● PASSAGE TO READ:

= Beginning of Section =

Attention layers are used throughout the model. These are all identical except for how the attention is configured (it is masked in the case of the decoder and unmasked in the case of encoder). Each one contains a `layers.MultiHeadAttention`, a `layers.LayerNormalization` and a `layers.Add`.


In [11]:
# A base class for attention layer + Add & Norm
# This wil be used to create two classes: one for Masked Attention, other for Unmasked Attention
class BaseAttention(tf.keras.layers.Layer):
  def __init__(self, **kwargs):
    super().__init__()
    self.mha = tf.keras.layers.MultiHeadAttention(**kwargs)
    self.layernorm = tf.keras.layers.LayerNormalization()
    self.add = tf.keras.layers.Add()

In [12]:
# Used in Decoder
class CrossAttention(BaseAttention):
  def call(self, x, context):
    attn_output = self.mha(
      query=x,
      key=context,
      value=context,
    )

= End of Section =

● ABOUT THIS EXERCISE:
Repeat the part of the passage on attention layers from "Attention layers are" to "self.mha = tf.keras.layers.MultiHeadAttention(**kwargs)", word for word. The rows that come next are separate material and have nothing to do with the passage on attention layers.

● INFORMATION SHOWN:
= Beginning of Section =

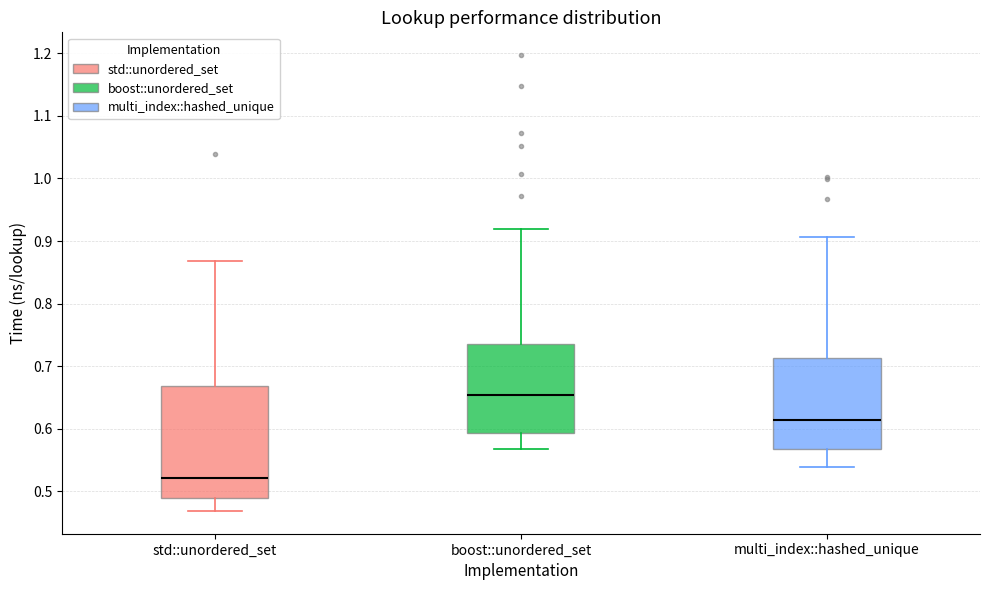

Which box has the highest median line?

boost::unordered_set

= End of Section =
= Beginning of Section =

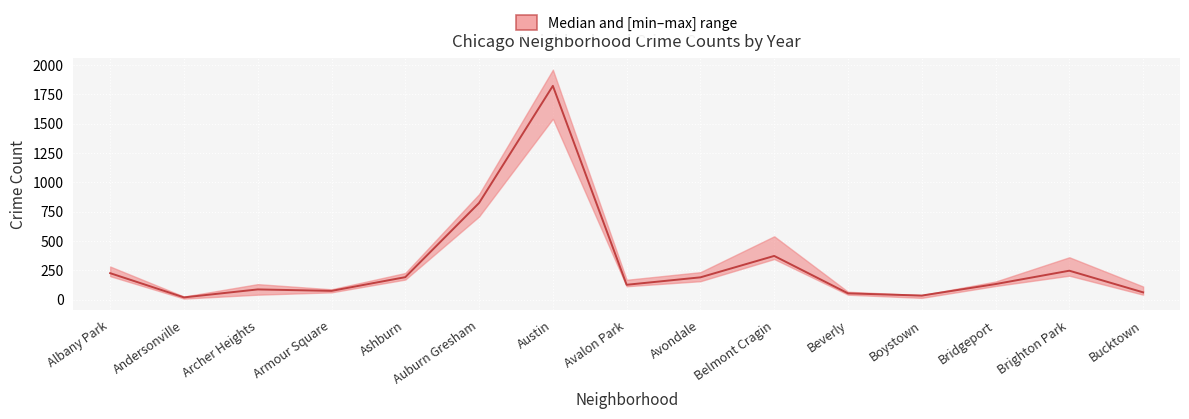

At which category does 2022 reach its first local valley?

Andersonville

= End of Section =
= Beginning of Section =

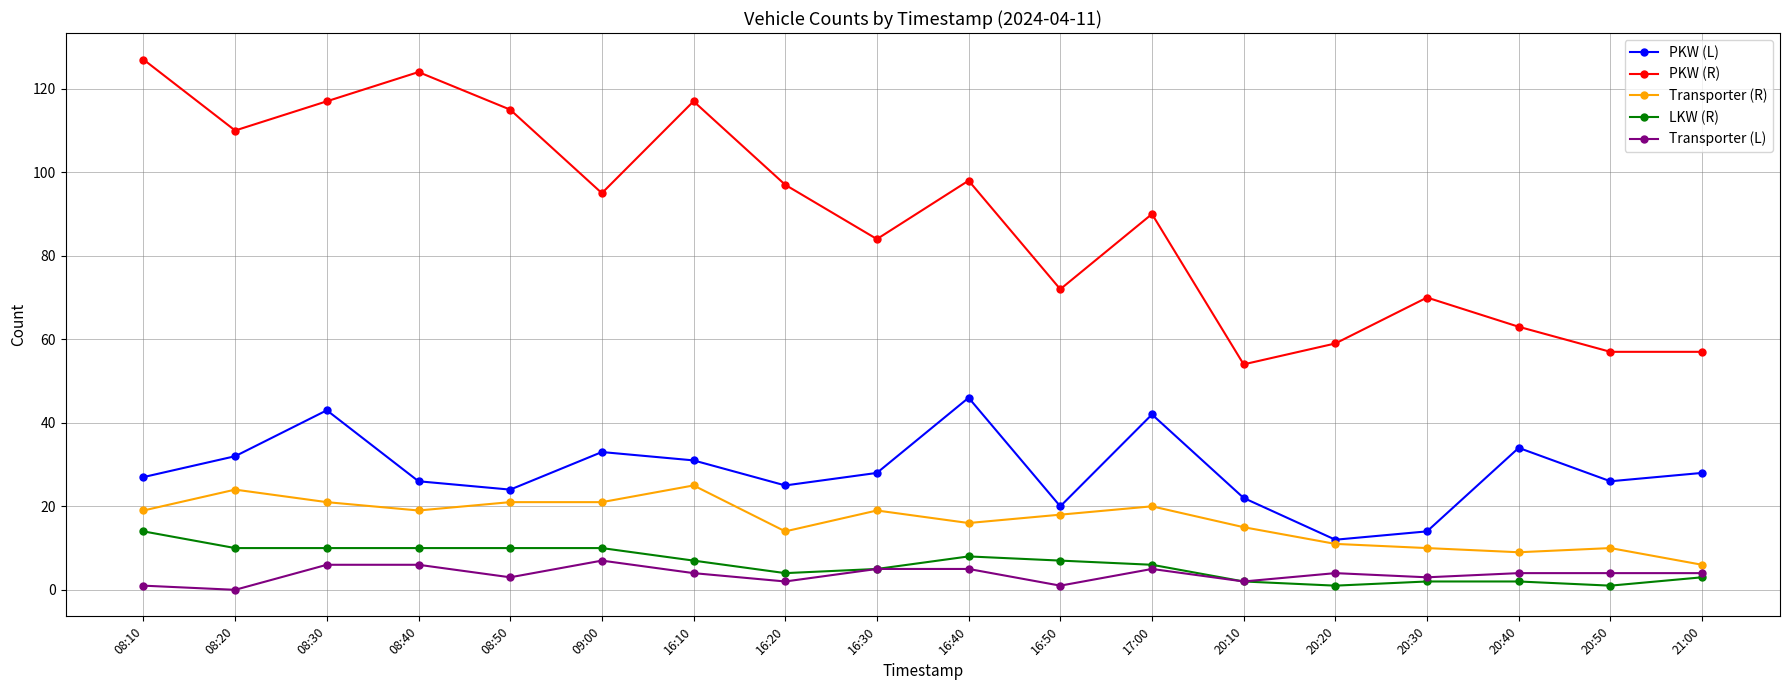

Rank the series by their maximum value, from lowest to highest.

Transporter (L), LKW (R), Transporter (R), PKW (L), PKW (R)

= End of Section =

● REPLY:
Attention layers are used throughout the model. These are all identical except for how the attention is configured (it is masked in the case of the decoder and unmasked in the case of encoder). Each one contains a `layers.MultiHeadAttention`, a `layers.LayerNormalization` and a `layers.Add`.


In [11]:
# A base class for attention layer + Add & Norm
# This wil be used to create two classes: one for Masked Attention, other for Unmasked Attention
class BaseAttention(tf.keras.layers.Layer):
  def __init__(self, **kwargs):
    super().__init__()
    self.mha = tf.keras.layers.MultiHeadAttention(**kwargs)